begin READING PASSAGE

Align targets to log_probs.

Parameters:

audio_files (List[str], the input audio directory.)
transcripts (List[str], the input transcripts.)

Return type:

List[List[int]], the alignments.

get_word_alignment(alignments: List[List[int]], transcripts: List[str]) → List[List[Tuple[int, int, str]]][source]

Get word alignment from character alignment.

Parameters:

alignments (List[List[int]], the character alignments.)
transcripts (List[str], the input transcripts.)

Returns:

List[List[Tuple[int, int, str]]], the word alignments.
Each tuple contains the start (include) and end (include) frame index of the word, and the word itself.

align_audio_to_tokens(audio_file: str, transcript: str) → List[int][source]

Align audio to tokens.

end READING PASSAGE
begin RECORDED DATA

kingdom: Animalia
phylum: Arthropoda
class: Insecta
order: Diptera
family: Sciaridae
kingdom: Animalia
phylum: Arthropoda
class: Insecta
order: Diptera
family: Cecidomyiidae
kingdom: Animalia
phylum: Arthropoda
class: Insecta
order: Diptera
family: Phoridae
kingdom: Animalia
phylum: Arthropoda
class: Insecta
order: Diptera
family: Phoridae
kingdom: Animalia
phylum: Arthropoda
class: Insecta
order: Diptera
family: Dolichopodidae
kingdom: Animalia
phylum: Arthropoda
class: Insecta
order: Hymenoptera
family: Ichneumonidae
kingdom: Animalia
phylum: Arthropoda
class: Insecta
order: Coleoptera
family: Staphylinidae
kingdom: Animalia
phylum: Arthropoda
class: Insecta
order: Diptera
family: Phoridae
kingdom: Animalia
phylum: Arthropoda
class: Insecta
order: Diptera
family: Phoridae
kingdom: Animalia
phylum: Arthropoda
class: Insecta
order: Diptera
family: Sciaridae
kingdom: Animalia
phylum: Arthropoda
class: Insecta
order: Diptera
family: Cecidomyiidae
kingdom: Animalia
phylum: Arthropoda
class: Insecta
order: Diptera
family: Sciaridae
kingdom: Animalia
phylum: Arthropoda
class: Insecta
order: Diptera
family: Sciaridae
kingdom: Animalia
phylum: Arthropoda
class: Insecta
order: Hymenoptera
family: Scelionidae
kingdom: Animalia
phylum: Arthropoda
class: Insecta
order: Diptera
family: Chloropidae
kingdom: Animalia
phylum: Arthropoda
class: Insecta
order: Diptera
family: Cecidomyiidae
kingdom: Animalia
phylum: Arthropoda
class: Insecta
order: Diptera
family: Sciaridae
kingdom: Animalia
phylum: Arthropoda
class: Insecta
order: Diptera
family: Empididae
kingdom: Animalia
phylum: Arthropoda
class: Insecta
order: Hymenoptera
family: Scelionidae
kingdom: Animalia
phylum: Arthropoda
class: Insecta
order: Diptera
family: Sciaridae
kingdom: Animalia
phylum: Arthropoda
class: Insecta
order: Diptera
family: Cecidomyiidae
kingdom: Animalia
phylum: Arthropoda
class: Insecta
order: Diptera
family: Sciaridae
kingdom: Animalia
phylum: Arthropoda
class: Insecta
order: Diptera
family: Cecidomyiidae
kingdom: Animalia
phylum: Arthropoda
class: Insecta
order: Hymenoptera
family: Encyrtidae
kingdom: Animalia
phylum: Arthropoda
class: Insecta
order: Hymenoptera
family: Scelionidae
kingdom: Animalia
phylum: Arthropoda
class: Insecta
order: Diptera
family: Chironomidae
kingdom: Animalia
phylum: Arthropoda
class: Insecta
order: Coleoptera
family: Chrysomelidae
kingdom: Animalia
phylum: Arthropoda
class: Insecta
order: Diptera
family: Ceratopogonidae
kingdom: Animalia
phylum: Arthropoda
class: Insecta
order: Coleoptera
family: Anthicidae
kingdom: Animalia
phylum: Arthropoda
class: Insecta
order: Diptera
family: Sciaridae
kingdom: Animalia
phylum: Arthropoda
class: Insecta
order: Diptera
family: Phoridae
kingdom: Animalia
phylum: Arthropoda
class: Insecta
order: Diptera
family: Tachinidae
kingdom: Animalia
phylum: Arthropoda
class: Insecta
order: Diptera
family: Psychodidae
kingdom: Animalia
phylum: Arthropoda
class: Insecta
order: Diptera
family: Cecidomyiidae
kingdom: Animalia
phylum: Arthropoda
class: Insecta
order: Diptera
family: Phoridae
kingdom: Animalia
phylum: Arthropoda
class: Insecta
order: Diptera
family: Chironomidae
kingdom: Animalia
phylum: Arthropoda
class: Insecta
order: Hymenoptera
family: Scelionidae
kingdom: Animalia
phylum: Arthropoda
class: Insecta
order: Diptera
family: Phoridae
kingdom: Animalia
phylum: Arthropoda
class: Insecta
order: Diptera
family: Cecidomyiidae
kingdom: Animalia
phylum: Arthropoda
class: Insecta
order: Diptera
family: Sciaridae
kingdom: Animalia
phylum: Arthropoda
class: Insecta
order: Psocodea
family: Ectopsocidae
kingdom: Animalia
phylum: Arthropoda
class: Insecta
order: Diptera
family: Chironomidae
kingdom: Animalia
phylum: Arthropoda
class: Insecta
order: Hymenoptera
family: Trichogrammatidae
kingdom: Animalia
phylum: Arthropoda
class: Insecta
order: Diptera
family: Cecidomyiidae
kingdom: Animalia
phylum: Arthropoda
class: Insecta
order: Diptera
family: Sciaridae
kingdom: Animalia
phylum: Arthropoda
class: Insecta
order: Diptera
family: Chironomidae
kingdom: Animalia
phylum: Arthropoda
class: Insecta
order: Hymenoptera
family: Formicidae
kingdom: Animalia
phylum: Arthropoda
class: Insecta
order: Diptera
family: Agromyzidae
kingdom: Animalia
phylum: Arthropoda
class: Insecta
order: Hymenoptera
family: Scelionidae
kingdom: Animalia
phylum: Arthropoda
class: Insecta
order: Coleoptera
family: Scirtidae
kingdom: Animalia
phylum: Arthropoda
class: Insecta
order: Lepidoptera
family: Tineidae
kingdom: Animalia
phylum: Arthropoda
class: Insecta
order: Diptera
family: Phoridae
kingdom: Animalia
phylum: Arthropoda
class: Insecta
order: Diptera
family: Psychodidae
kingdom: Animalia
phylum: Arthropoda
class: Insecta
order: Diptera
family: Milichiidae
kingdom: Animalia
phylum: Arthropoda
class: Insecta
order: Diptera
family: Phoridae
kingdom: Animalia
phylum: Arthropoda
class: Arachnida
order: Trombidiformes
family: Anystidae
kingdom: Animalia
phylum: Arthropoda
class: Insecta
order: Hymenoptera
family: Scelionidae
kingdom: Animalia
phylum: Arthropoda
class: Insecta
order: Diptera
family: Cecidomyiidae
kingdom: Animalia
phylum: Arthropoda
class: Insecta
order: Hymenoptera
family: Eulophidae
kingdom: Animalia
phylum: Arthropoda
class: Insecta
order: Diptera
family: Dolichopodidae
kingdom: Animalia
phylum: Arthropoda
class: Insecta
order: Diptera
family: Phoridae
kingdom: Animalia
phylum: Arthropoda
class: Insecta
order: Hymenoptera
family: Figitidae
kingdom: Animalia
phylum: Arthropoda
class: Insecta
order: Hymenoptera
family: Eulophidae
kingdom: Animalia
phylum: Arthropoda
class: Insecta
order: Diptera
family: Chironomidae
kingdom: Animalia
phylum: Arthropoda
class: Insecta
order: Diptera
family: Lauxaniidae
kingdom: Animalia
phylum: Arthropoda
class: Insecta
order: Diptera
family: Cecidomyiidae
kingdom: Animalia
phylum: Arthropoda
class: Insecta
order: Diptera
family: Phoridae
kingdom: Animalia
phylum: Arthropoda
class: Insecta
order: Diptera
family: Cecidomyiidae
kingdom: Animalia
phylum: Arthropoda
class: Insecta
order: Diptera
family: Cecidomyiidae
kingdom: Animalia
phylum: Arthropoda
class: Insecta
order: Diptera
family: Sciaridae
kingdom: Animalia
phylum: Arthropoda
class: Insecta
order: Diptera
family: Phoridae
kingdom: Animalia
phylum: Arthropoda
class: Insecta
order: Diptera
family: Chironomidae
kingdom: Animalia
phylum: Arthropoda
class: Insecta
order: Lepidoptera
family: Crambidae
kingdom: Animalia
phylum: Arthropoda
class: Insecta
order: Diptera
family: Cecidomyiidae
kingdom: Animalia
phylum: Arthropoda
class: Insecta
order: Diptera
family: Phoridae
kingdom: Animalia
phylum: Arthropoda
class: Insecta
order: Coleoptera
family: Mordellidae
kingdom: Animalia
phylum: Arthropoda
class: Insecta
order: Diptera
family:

end RECORDED DATA

ACTIONS TO TAKE:
1. Answer these questions using the alignment documentation.
(a) How is the parameter alignments of get_word_alignment described?
(b) What does each tuple in the word alignments contain?
(c) What return type does the signature of align_audio_to_tokens give?
2. Render this sentence from the alignment documentation in French: "Each tuple contains the start (include) and end (include) frame index of the word, and the word itself."
3. Reproduce word for word everything in the alignment documentation from "Get word alignment" down to "the word alignments.".

RESULTS FOR THE EXERCISE:
1.
(a) List[List[int]], the character alignments.
(b) The start (include) and end (include) frame index of the word, and the word itself.
(c) List[int]

2. Chaque tuple contient l'indice de trame de début (inclus) et de fin (inclus) du mot, ainsi que le mot lui-même.

3.
Get word alignment from character alignment.

Parameters:

alignments (List[List[int]], the character alignments.)
transcripts (List[str], the input transcripts.)

Returns:

List[List[Tuple[int, int, str]]], the word alignments.